June 1, 2026
Angle Brackets, But Make It Drama
The SLAX Scripting Language: An Alternate Syntax for XSLT
A new way to write a famously painful coding tool has commenters rolling their eyes
TLDR: SLAX is Juniper’s simpler-looking way to write XSLT, an old tool for reshaping structured data, and it includes open-source extras like a converter and debugger. Commenters mostly weren’t sold, arguing it looks too similar to the original and roasting XSLT itself as a problem nobody wanted solved.

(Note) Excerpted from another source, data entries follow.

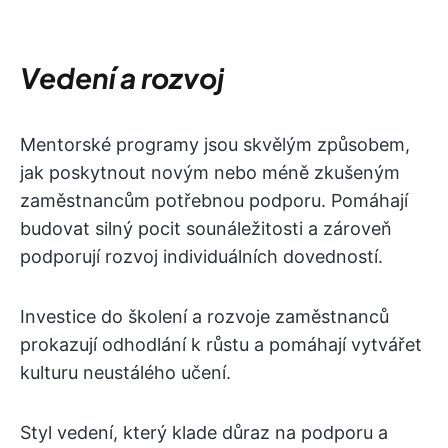
Vedení a rozvoj
Mentorské programy jsou skvělým způsobem,
jak poskytnout novým nebo méně zkušeným
zaměstnancům potřebnou podporu. Pomáhají
budovat silný pocit sounáležitosti a zároveň
podporují rozvoj individuálních dovedností.
Investice do školení a rozvoje zaměstnanců
prokazují odhodlání k růstu a pomáhají vytvářet
kulturu neustálého učení.
Styl vedení, který klade důraz na podporu a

Juniper’s SLAX is being pitched as a friendlier way to write XSLT, a long-running language used to turn one pile of structured text into another. In plain English: it promises to make a famously awkward tool less miserable by replacing walls of angle brackets with something closer to old-school programming syntax. It even comes with an open-source engine, converter, debugger, and profiler, which sounds impressively practical on paper. But in the comments? Absolute side-eye.
The biggest mood was not “wow, exciting,” but “wait… is this actually different?” One reader bluntly said the docs looked “roughly identical” to the original, while another shrugged that it’s basically the same thing with a shorter outfit on. That kicked off the core drama: is SLAX a useful cleanup for people stuck with legacy systems, or just a cosmetic makeover for a language many already avoid? One commenter joked that saying the scripts are easier to maintain might “go against the official specification of XML,” which is exactly the kind of nerd sarcasm the internet lives for.
And then came the real knives out. One hot take called XSLT “the data transform language no one asked for and no one needs,” which is less a review and more a public execution. Another commenter added a modern twist, saying small improvements used to matter more, but now tools like AI may just write the old format for you anyway. So yes, SLAX arrived promising relief — and the crowd responded with skepticism, snark, and a few beautifully savage one-liners.
Key Points
- •The article defines SLAX as an alternate syntax for XSLT, intended to make XML transformations easier to read and write.
- •SLAX uses a syntax modeled after Perl and C while preserving core XSLT concepts as language constructs.
- •The SLAX manual includes an overview, a reference for language statements, and documentation for built-in functions.
- •The open source libslax implementation can parse and execute SLAX and convert between SLAX and XSLT.
- •libslax was originally developed within Juniper Networks' JUNOS Operating System and released under a BSD license.